My Sailing Adventure on the High Seas

By this time, you’ve probably heard that Katana, my new race boat, did not finish the 800 miles to Cabo San Lucas.

I took ownership of Katana one week before the start of the Newport Beach to Cabo race (which we won last year in all three categories).  The point of entering this race was twofold:  1) to qualify for TRANSPAC (“Trans-Pacific” – a race from Los Angeles to Hawaii) in July – my ultimate dream, and 2) to shake the boat down and get her perfectly ready for TRANSPAC.

Days before we started the race, we were concerned about the weather forecasts – high winds and high seas – which were unusual for the Cabo race at this time of year.  The night before the race, it seemed most ominous, but by morning, it seemed a bit less so.  We started the race prepared for bad weather, which was forecast to begin on Sunday, but the storm conditions moved in quickly.  The boat was handling the confused seas and high, gusty winds very well.  Our one big issue was the number of serious leaks filling the front of the boat with ankle high water (I didn’t know it in advance, but some of the seals had not been finished in time – ugh!).

One of our crew became seasick in spite of wearing the “patch,” and became incapacitated.  As the conditions worsened, as the skipper, I decided to turn the boat around and head back to San Diego.  My boat is 47 feet long, and a number of larger boats (up to 70 feet) had already turned around.  Some boats were damaged and turned around for safety reasons.  Even we blew out two downhauls (jib and main), but the boat was still seaworthy.  Since this was a test run for the boat, I saw no reason to risk the crew (we all wore life vests and were always tethered in while we were on deck).  Basically, this wasn’t fun, and the conditions were worsening, and I simply did not want to risk the welfare of my crew/friends.  They all have families and ultimately, I am responsible for everyone when aboard my boat.

When we turned around, we were now going downwind on crazy waves, and the boat was doing over 20 knots – that WAS fun!

We thought we were safe when we closed in on San Diego Harbor, but the nightmare was just beginning.  As we approached land, I told my crew that once we got her in a slip, we would button her up and clean her up in the morning.  It was going to be time for a hot dinner and hot shower and then a warm bed.  But it was not to be.

We dropped the main and tied her up.  The a squall hit us with ferocious winds.  We dropped the jib, and I tried to turn on the engine, but the propellers wouldn’t work.  We were now without power, and huge winds were pushing us into the rocks.  It was so ironic – after dealing with the open ocean, we were in dire trouble so close to safety.
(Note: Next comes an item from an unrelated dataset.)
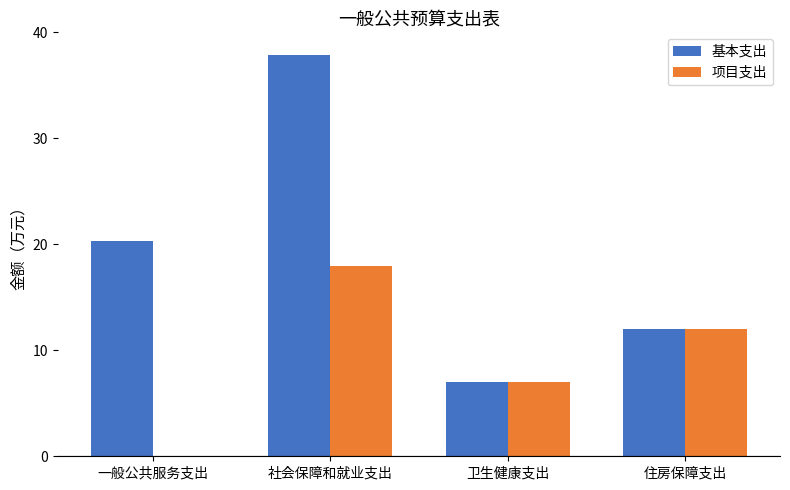

At which category is the sum across all series the highest?

社会保障和就业支出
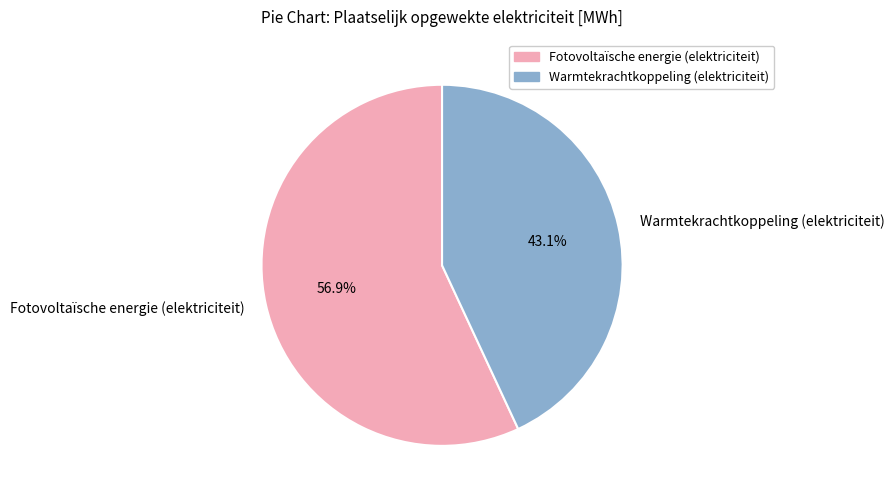

To the nearest percent, what is the difference between the largest and smallest slice percentages?

14%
My boat captain, Kit Will, and tactician immediately got a small jib (foresail) up, so that we could have some steerage and for 1 1/2 hours, we made circles while my navigator and I tried to get the Coast Guard to help us as well as Vessel Assist.

Frankly, I was devastated to realize that the Coast Guard would not come out and help us (I guess their budget cuts call for coming out after disasters occur), and Vessel Assist was not readily available.  After my navigator had several calm discussions with the Coast Guard, I got on the phone and told them we were in deep trouble of losing the boat and the crew against the rocks and we needed help now!  Finally, a Coast Guard cutter came out at the same time as Vessel Assist arrived, and we were towed into the slip.  Remember, all of this was taking place during a squall.

The next morning, Kit, my boat captain, jumped into the frigid water to check out our propellers.  Unbelievable.  A two-cent length of fishing wire, complete with hook, was wrapped around the propeller!  That is all it took to put nine people and one boat in serious trouble.

When we finally made it to a hotel, it was 11PM, and all we could do was order pizzas from a local establishment that still delivered at that hour.  We were exhausted, soaked, and seriously tired.  We put away a lot of pizza, the guys had beer (delicate little me had a glass of wine), and boy, did we all ever sleep through the next morning.

It was the most challenging experience on the water for me so far.  My crew was amazing when it came to handling all the different types of situations that cropped up.  It took me most of the week to get my energy back, but now I’m ready for our next adventure: a race known as “The Border Run.:”

Thank you for all your good wishes and support.  If you have any questions, please go to DrLaura.com, sign up for the Dr. Laura Family, and email me.  I’ll do my best to answer.

The bottom line for a sailor?  We all came home safe.